Frances Mayes, an American writer, moved in the 1990s to the Tuscan country side to renovate Bramasole, an old villa. She told her story in the inspiring, bestselling “Under the Tuscan Sun.”

The success of these writers reflects their ability to put the reader on location, feeling the thrill of living in a place where every day is a new adventure.

There are currently so many Portuguese houses in great locations selling at very affordable prices. These beautiful homes are waiting for the right person to come along and make them part of their story. Hurry up!
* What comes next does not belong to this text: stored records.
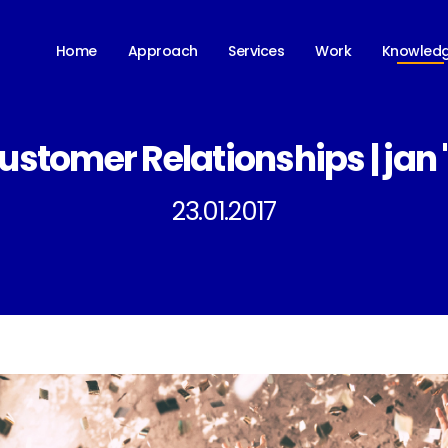
Knowled
Home
Approach
Services
Work
ustomer Relationships | jan '
23.01.2017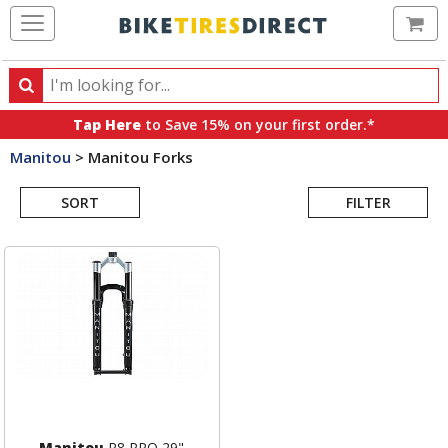
Ca
Search
Search
for
Tap Here
to Save 15% on your first order.*
products,
Manitou
>
Manitou Forks
categories
Search
and
brands
SORT
FILTER
Results
Manitou
R8 PRO 29"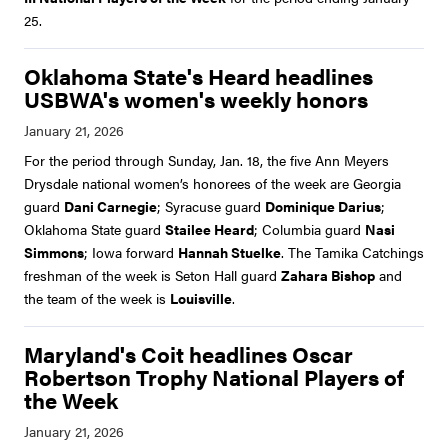
25.
Oklahoma State's Heard headlines
USBWA's women's weekly honors
For the period through Sunday, Jan. 18, the five Ann Meyers
Drysdale national women’s honorees of the week are Georgia
guard
Dani Carnegie
; Syracuse guard
Dominique Darius
;
Oklahoma State guard
Stailee Heard
; Columbia guard
Nasi
Simmons
; Iowa forward
Hannah Stuelke
. The Tamika Catchings
freshman of the week is Seton Hall guard
Zahara Bishop
and
the team of the week is
Louisville
.
Maryland's Coit headlines Oscar
Robertson Trophy National Players of
the Week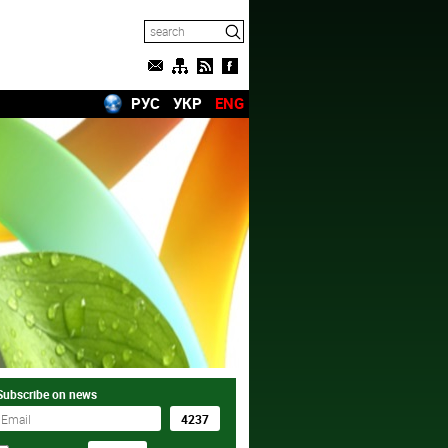
РУС
УКР
ENG
Subscribe on news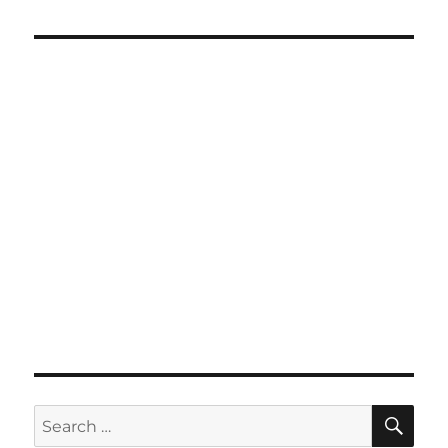
SE
Search
for: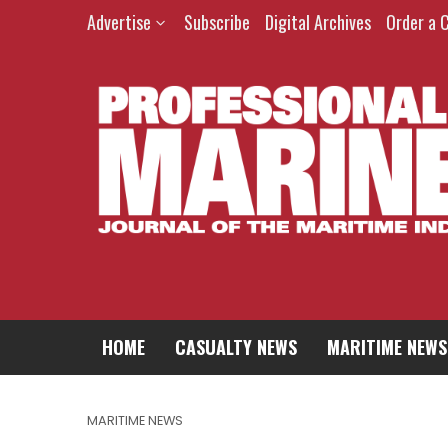
Advertise
Subscribe
Digital Archives
Order a 
HOME
CASUALTY NEWS
MARITIME NEWS
MARITIME NEWS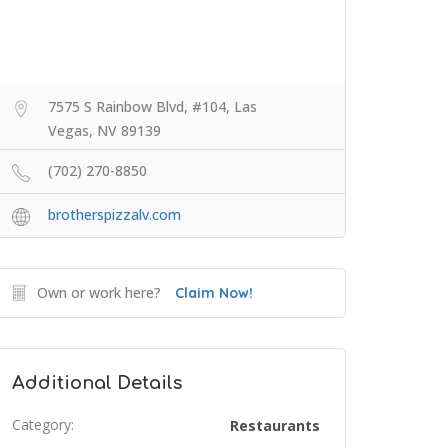
7575 S Rainbow Blvd, #104, Las
Vegas, NV 89139
(702) 270-8850
brotherspizzalv.com
Own or work here?
Claim Now!
Additional Details
Category:
Restaurants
The tiniest shrimps are the tastiest

When it comes to shrimp, bigger is not better. The best shrimp in Portugal is tiny in size but large in flavor. It is caught just off the coast and brings in it the taste of the sea. We call it “camarão da nossa costa” (shrimp from our coast). Seating in a beachside café with a plate of these shrimps and a cold draft beer is one of the simply wonderful pleasures of life.

Bolo de arroz

Bolo de arroz (rice cake) is a simple rice-flour cake with a cylinder shape and a crusty top. It goes great with coffee and is perfect for times when we need some extra sweetness in our lives.
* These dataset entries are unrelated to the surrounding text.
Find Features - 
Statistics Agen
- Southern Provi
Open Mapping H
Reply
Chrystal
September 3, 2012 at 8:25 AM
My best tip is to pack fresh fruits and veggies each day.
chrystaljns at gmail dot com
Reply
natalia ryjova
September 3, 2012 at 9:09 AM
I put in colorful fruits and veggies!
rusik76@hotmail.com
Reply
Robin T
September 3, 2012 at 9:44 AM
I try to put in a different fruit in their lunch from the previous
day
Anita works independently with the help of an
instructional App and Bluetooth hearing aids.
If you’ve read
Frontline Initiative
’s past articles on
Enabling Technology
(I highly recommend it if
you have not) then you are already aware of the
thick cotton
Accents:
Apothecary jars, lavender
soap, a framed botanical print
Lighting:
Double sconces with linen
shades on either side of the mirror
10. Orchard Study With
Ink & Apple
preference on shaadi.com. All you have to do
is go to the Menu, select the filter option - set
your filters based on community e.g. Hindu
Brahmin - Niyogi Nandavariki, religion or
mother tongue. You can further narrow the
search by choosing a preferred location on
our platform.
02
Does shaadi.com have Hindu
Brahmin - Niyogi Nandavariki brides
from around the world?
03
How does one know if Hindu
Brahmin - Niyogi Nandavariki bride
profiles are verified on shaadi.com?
Manuel Ferreira’s 1933 treatise, A Cozinha Ideal, includes recipes for all the classic Portuguese cakes and pastries. There’s usually one recipe per item; in a few cases, two or three variants. But, when it comes to the bolo de arroz, Ferreira took no chances and wrote down four recipes. So, whether hot or cold, rain or shine, Portuguese pastry shops can always make this indispensable pick-me-up.

Sweet indecisions

Every time we enter a Portuguese café, we have to decide between a large and a small “pastel de nata.” It’s not an easy choice.

Large pasteis have more filling than crust, so they leave a pronounced sweet lemony aftertaste. Eating them requires our full attention. Where do we start? Where should we place our next bite? How should we hold the pastry so we lose none of its precious filling? These pressing issues empty our mind of its usual chatter and we feel the inner peace of a yoga master.

Small pasteis de nata are crunchier. And you can do magic with them. Hold one in your hand and, when no one is looking, pop it into your mouth. Now you see it, now you don’t; all that’s left is an irrepressible smile.

So, what’s the right choice? Magic or inner peace? A crunchy bite or a lemony aftertaste? More research is required before we can render a final verdict.